Network World was interested in doing a story about network virtualization and where it is in terms of adoption. We asked him to reach out to some of his VTUG members to see if any of them would be willing to talk to us. “Honestly, it’s not something I’ve spent any real time thinking about, so it’d be a waste of time,” one user responded. Harney got dozens of similar responses. Implementing virtual networking just isn’t a top-of-mind issue for his members.
[MORE VIRTUAL NETWORKING: The promise of SDN]
Virtual networking has been called by some the next big thing in the industry. Perhaps proponents have reason to be optimistic – about a decade ago hypervisors let servers more efficiently utilize compute resources by creating virtual machines. Why can’t abstracting networking functions from the underlying hardware to be controlled through software be as big of an occasion?
“There’s still some apprehension to go all in with (virtual networking),” Harney says. “There’s a lot of trust that has to happen there. I think we’ll get there, but it will take some time.”
VMware is trying to perhaps speed things along this week. A major focus of the company’s annual VMworld conference in San Francisco is on the software defined data center, which includes virtual networking. The company announced at the show that its premier virtual networking software, NSX, will be generally available by the fourth quarter of this year.
It’s a natural move for VMware – the company last year spent $1.2 billion to buy Nicira, one of the darlings of the budding virtual networking movement, whose leader Martin Casado is one of the visionary architects of the OpenFlow protocol, the basis for many virtual networking capabilities.
A year ago, Casado, who is now chief networking architect at VMware, said the conversations he was having with potential customers was around market education. Today, people know what network virtualization is and now they want to know how they can implement it. VMware cites enterprise customers like GE Appliances, WestJet, eBay and Citigroup as being some of its customers. VMware CEO Pat Gelsinger told Network World in a recent interview that today’s adopters represent “lighthouse accounts” for the company.
IDC Analyst Brad Casemore says the earliest adopters of this technology have been hyperscale technology businesses and cloud service providers who have dynamic networking needs and high virtual machine density. “The enterprise market is going to take a bit longer to come around,” he says. But, VMware highlighting early customer wins is an important key to proving out this technology’s functionality.

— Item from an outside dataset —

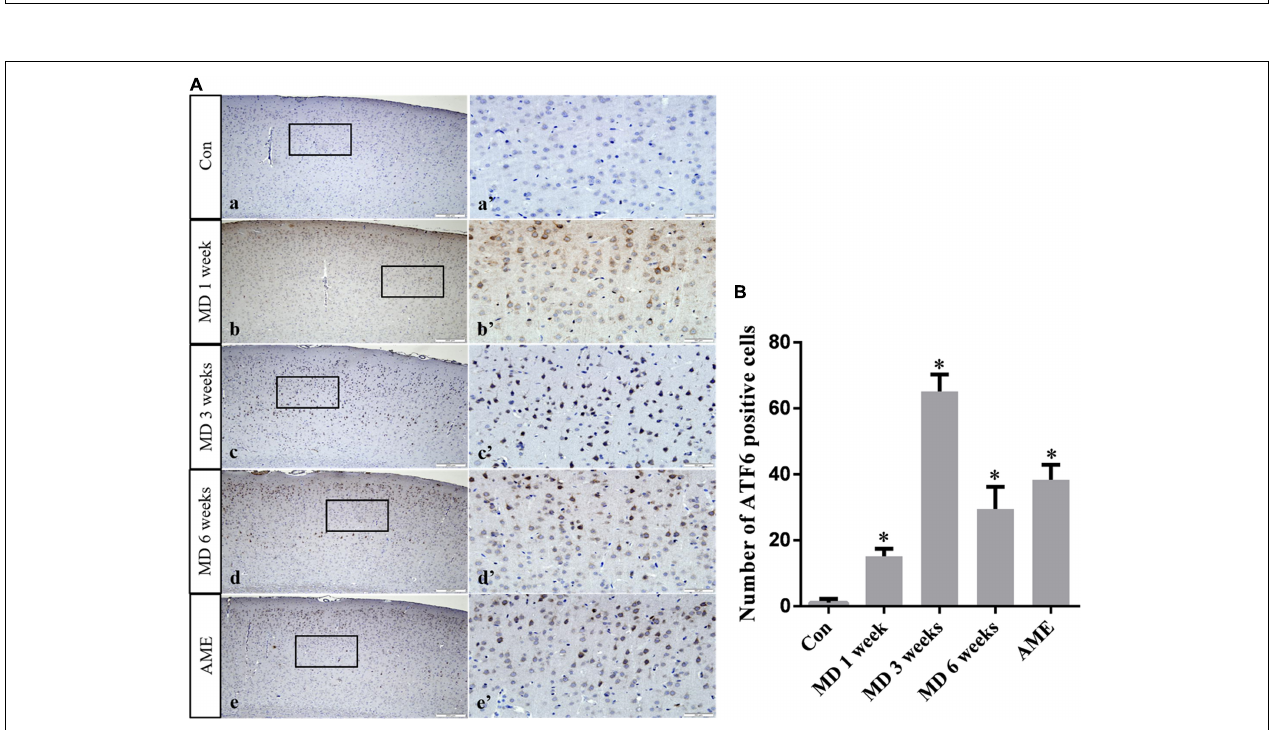
FIGURE 6 | (A) Representative images showing CHOP immunohistochemistry in the cortex. Panels (a’–e’) are magnified areas of panels (a–e) . Bars = 200 µ m in panels (a–e) . Bars = 50 µ m panels in (a’–e’) . (B) Quantitative analysis of the number of CHOP positive cells. The data are shown as mean ± SD, ∗ P < 0.05 vs. control group ( n = 6). MD, morphine dependence; AME, acute morphine exposure.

Not every company will experience the pains that virtual networking will help solve though, he adds; even today there are enterprises that have yet to virtualize their compute layer and still run on mainframes or bare metal servers. As companies adopt private clouds in their data centers, as virtual machine density increases and network demands become more dynamic, this technology will make more and more sense, Casemore says.